SET EXERCISE: Rewrite the page on the show's sixth season from "- Jessica McNamee" up to and including "Barton (1 episode)", renaming "Sammy Westaway" to "Sam Westaway".

EXTRACT:
(begin)

- Season 6 DVD
- Starring: Rebecca Gibney Erik Thomson Angus McLaren with George Houvardas Hannah Marshall Brooke Satchwell Jacob Allan Zoe Cramond Ben Mingay Merridy Eastman Fiona Spence and Michael Caton as Ted Taylor
- No. of episodes: 12

Release
- Original network: Seven Network
- Original release: 23 April – 2 July 2013

Season chronology
- ← Previous Season 5

= Packed to the Rafters season 6 =

Season of television series

The sixth and final season of Packed to the Rafters, an Australian television drama series, premiered on 23 April 2013 on the Seven Network. The series is made up of only 12 episodes. The reduction of episodes is due to the series making way for Winners & Losers later in the year.

==Cast==

===Regular===
- Rebecca Gibney as Julie Rafter
- Erik Thomson as Dave Rafter
- Angus McLaren as Nathan Rafter
- Hannah Marshall as Retta Schembri-Karandonis
- George Houvardas as Carbo Karandonis
- Brooke Satchwell as Frankie Calasso
- Jacob Allan as Matt Jennings
- Zoe Cramond as Emma MacKey
- Ben Mingay as Fergus "Buzz" Graham
- Merridy Eastman as Donna MacKey
- Michael Caton as Ted Taylor
- Fiona Spence as Eleanor McCormack (8 episodes)
- Ryan Corr as Coby Jennings (4 episodes)
- Jessica McNamee as Sammy Westaway (4 episodes)
- Hugh Sheridan as Ben Rafter (2 episodes)
- Jessica Marais as Rachel Rafter (1 episode)
- James Stewart as Jake Barton (1 episode)

===Recurring and guest===
- Hannah and Sabella Storey as Ruby Rafter
- Lauren Clair as Saskia Clark Rafter
- Jacinta Stapleton as Carla Calasso
- Sarah Chadwick as Trish Westaway
- Tom O'Sullivan as Craig/Logan
- Harry and Leo Lucas as Edward Rafter
- Molly Meldrum as himself
- Narek Arman as Jackson Radovich
- Julie Hamilton as Louise Taylor

====Casting====
Hugh Sheridan is committed to at least two episodes. Jessica McNamee will also return in season 6 as Sammy Westaway. Jessica Marais will briefly reprise her role of Rachel Rafter in season six. Fiona Spence joined the cast as Eleanor McCormack.

==Production==
Packed to the Rafters was renewed for a sixth season on 16 May 2012. The reduced number of episodes meant less filming for the cast, however rumours began to circulate that the show had been axed when the Rafter house went up for sale. However, the house failed to sell.

It was announced in TV Week that the sixth season of Packed to the Rafters would be the last, with Hugh Sheridan stating: "It's emotional letting go of Rafters – for all of us. It was such an amazing chapter in Aussie TV. I'm really proud we all came back together to send it off." The series finale of Rafters will air later in 2013. However, Channel Seven revealed that scripts for the seventh season are in development and that while Frankie, Buzz, Coby and Ben won't be back, Julie definitely will be. A spokesperson also announced that there is no way they would bring such a wonderful story to a close.

(end)

RECORDED DATA:

(begin)

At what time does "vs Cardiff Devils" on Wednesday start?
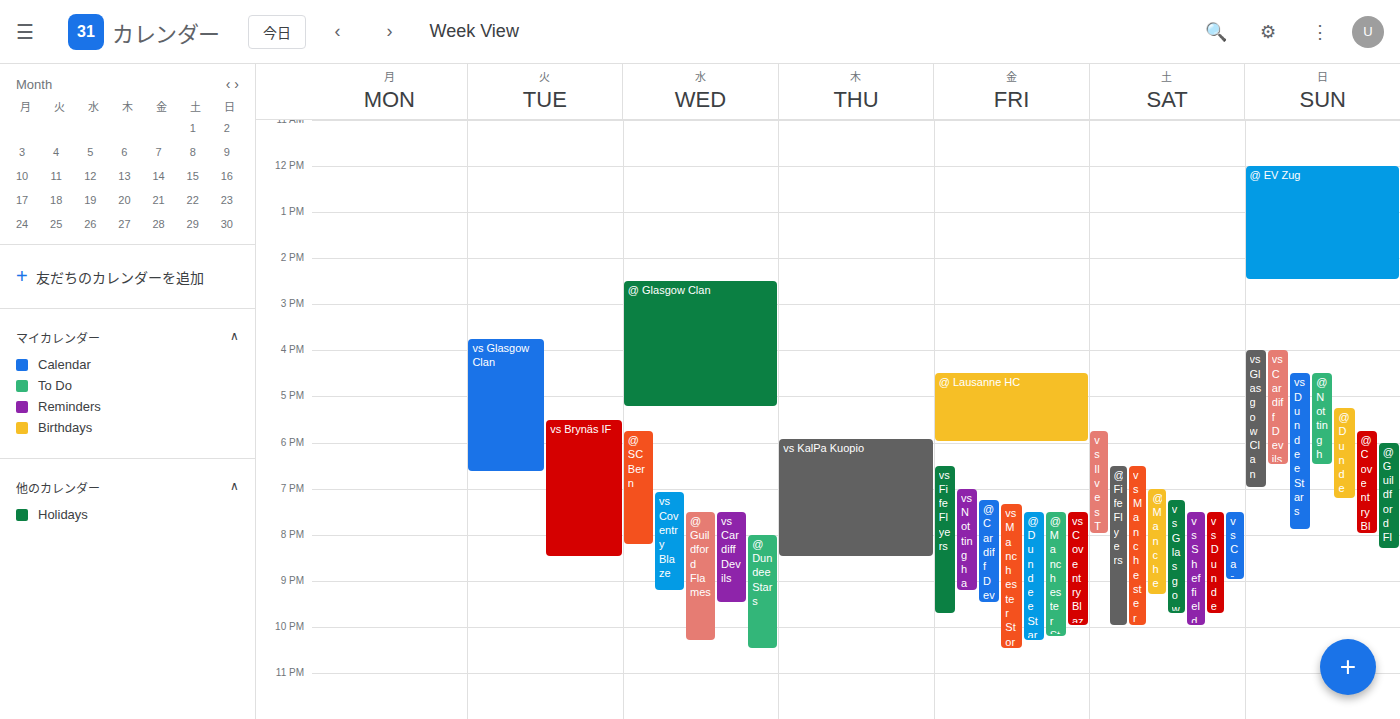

(end)

RESULT BELOW:
- Jessica McNamee as Sam Westaway (4 episodes)
- Hugh Sheridan as Ben Rafter (2 episodes)
- Jessica Marais as Rachel Rafter (1 episode)
- James Stewart as Jake Barton (1 episode)